Pick out each line in the entries below that contains the string "internete", counting only matches with the same capitalization.
───
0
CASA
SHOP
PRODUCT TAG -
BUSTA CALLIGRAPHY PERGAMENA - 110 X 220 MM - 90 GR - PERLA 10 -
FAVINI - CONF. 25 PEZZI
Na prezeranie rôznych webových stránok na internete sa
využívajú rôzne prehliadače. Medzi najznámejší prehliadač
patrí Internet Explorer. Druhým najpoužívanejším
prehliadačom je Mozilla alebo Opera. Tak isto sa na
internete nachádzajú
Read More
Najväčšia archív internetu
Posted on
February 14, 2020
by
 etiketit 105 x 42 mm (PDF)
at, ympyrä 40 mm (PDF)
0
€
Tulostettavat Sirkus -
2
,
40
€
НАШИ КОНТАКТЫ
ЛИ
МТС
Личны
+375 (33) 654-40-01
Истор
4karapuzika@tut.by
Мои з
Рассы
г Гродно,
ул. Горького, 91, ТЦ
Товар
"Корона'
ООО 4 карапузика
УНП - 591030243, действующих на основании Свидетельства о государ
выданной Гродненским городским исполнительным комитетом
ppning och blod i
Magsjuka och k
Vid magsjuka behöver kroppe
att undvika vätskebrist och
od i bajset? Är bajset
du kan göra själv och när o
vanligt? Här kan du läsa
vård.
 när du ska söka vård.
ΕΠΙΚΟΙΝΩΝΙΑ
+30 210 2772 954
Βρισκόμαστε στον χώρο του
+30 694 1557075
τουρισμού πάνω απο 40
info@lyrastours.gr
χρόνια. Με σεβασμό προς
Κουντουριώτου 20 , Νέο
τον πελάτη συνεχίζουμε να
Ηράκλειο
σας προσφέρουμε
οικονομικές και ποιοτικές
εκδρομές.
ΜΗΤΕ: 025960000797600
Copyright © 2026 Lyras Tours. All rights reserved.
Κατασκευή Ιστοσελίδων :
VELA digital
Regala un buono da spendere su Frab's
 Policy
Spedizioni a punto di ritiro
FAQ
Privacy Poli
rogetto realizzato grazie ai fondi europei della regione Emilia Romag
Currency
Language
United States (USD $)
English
───
**ANSWER BELOW:**
Na prezeranie rôznych webových stránok na internete sa
internete nachádzajú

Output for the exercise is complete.